What gives with Frobenioids 1: The introduction to The Geometry of Frobenioids I: The general theory

The goal of this post, a fool’s errand really, is to try to give a summary of  the introduction to Mochizuki’s paper, The Geometry of Frobenioids I: The General Theory, which may be found here:


I would like to add that there is also a wikipedia entry describing these strange objects known as Frobenioids:


I would like to point out that one thing which is odd about this wikipedia entry is that it does not go so far as to define Frobenioids precisely. Instead, it borrows language from the technical summary of the paper.

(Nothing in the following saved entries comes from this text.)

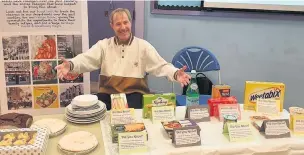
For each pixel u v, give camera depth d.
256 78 3.17
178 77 1.94
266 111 1.73
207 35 3.12
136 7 3.20
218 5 2.98
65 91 2.32
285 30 2.98
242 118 1.67
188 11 3.07
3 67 2.18
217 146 1.37
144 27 3.24
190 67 2.74
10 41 2.15
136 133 1.33
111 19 2.16
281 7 2.90
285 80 3.12
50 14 2.16
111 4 3.33
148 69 2.20
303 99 3.13
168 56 3.25
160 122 1.58
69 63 2.03
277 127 1.48
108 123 1.60
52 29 2.19
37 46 2.20
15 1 2.10
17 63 2.20
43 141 1.27
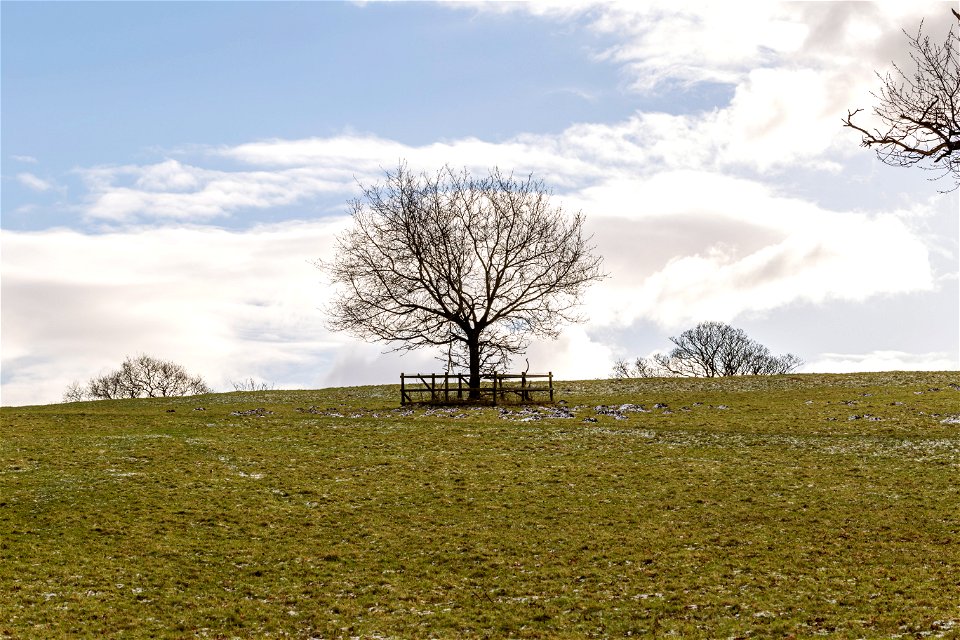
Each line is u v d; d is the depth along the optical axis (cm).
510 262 7450
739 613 2309
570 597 2502
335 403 7062
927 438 4588
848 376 7825
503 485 3759
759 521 3166
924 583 2431
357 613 2425
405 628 2314
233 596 2552
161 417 5800
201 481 3762
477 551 2917
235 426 5353
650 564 2747
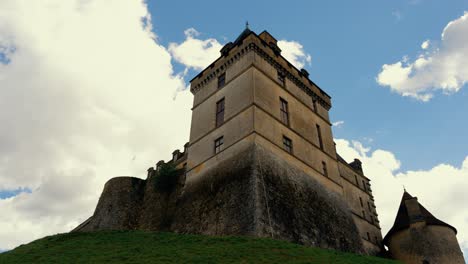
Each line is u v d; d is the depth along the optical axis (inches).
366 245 1648.6
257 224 997.2
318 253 916.6
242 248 886.4
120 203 1656.0
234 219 1068.5
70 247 989.2
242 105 1293.1
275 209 1077.8
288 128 1346.0
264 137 1216.2
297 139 1363.2
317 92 1633.9
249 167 1130.7
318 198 1294.3
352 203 1744.6
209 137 1368.1
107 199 1681.8
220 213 1125.7
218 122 1374.3
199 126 1448.1
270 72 1418.6
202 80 1560.0
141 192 1720.0
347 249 1245.1
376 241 1729.8
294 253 881.5
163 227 1392.7
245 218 1039.0
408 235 1502.2
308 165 1347.2
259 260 816.3
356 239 1328.7
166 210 1470.2
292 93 1473.9
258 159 1143.6
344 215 1371.8
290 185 1199.6
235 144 1238.9
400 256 1508.4
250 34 1424.7
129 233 1109.7
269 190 1103.0
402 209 1620.3
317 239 1149.7
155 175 1706.4
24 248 1028.5
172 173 1566.2
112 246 974.4
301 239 1088.2
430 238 1445.6
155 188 1595.7
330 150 1526.8
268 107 1307.8
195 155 1386.6
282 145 1280.8
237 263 796.0
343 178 1774.1
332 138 1583.4
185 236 1037.2
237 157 1200.8
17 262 890.7
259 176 1105.4
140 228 1546.5
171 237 1038.4
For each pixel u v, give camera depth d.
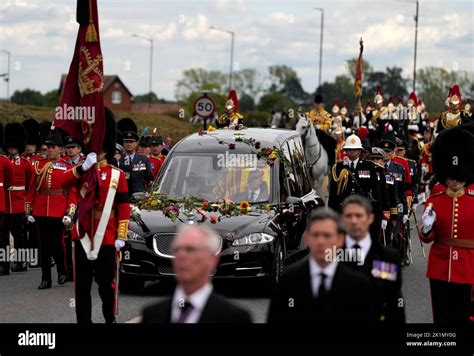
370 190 19.55
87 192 13.76
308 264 8.77
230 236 17.25
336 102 53.88
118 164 22.30
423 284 19.86
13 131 21.67
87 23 13.58
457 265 12.77
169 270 17.36
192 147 19.80
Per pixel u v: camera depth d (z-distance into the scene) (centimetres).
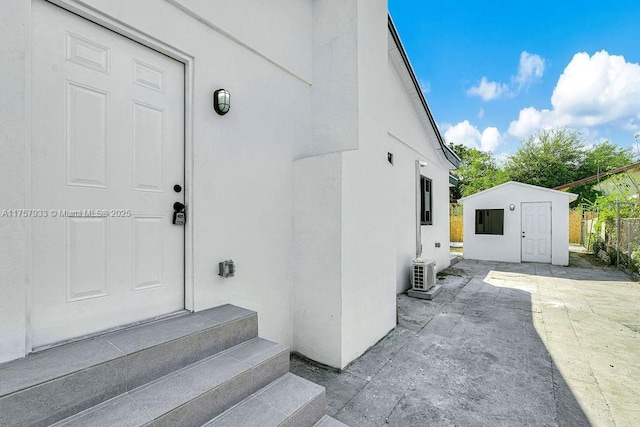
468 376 284
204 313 238
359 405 238
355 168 321
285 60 324
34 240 167
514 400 247
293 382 214
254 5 289
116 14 193
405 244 617
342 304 297
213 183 253
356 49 331
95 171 192
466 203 1116
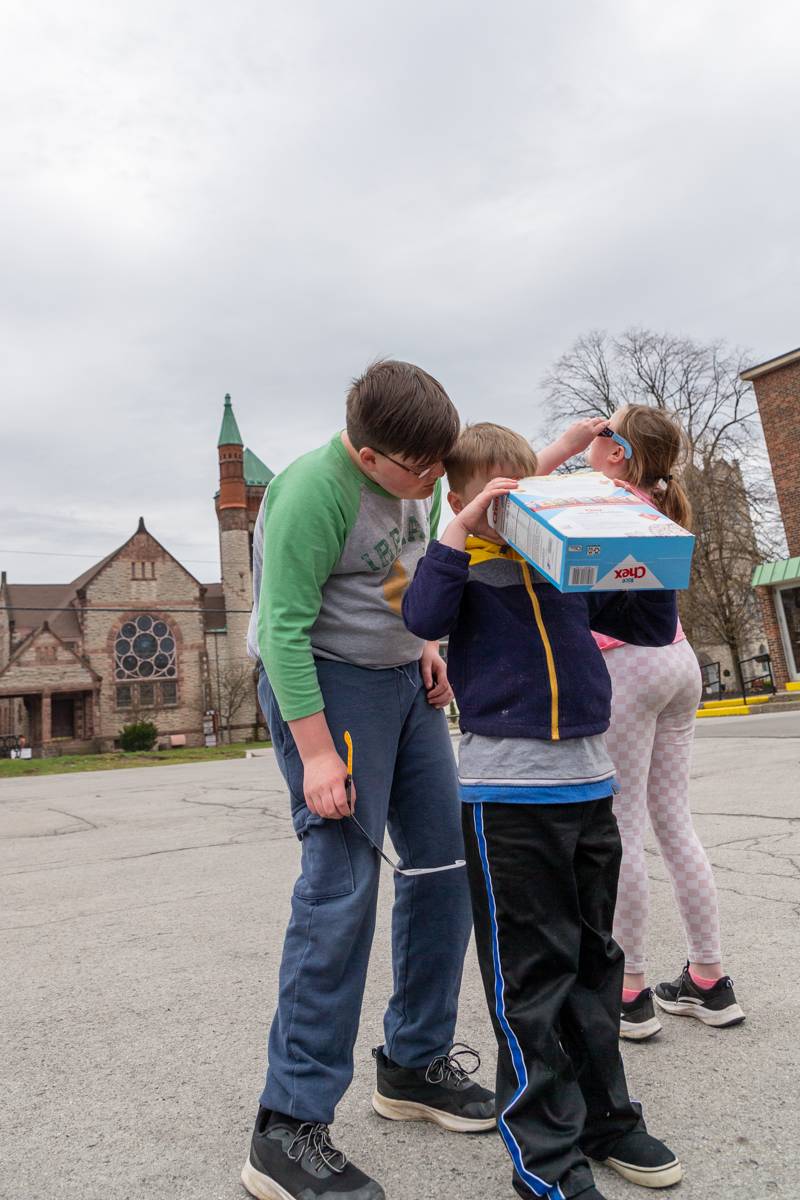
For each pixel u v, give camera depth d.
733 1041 2.18
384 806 1.86
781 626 22.12
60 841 6.96
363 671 1.89
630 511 1.56
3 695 39.97
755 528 26.89
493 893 1.65
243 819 7.55
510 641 1.72
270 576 1.80
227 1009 2.62
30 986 2.97
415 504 2.01
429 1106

The technical summary is just the first section of the introduction. Roughly, that summary says that there is something called an elementary Frobenioid which we should think of like a semi-direct product of  Monoids and a Frobenioid is going to be a category equipped with a functor to elementary Frobenioids with enough properties to guarantee that this functor can be reconstructed category-theoretically.  The philosophy is supposed to be that the “base category” from which the monoids are taken is a model for field extensions of a finite field where as the functor assigns divisors.

All of this is contained in section I1, the “technical summary” of the paper. And nothing outside of section I1 is contained in the wikipedia article. If section I1 seems not to make sense, that is because not all technical details in the definitions have been given there. The remainder of this post will consist of a brief summary of the remaining sections of the introduction.

After the technical summary, the paper contains some further intriguing introductory sections. The next of these is I2 which is intriguingly titled “Abstract combinatorialization of Arithmetic geometry.” This section is a kind of philosophical essay about how Galois categories allow one to abstract all info about Field extensions into combinatorial info about the Galois groups. Mochizuki regards this Galois theory as very good for working over nonarchimedean primes, instead one needs divisors for working over the archimedean ones. The idea is that Frobenioids are a kind of compromise that lets you do both. No actual mathematics happens in this section.

Section I3 seems to be difficult to follow if one does not already understand Mochizuki’s rather impenetrable p-adic Teichmuller theory. Mochizuki laments that for some reason the morphism  p —> p^n does not extend to all the integers. He says it would make sense if one worked with Monoids instead !!! He relates the idea that the theory of Frobenioids will encode a substantial part of scheme theory, but  not, not, not, all of scheme theory.

Section I4 briefly describes a dichotomy between Frobenius and Etale structures. The idea is, apparently, that the Frobenioids will suppress the etale structure of schemes leaving only the other part.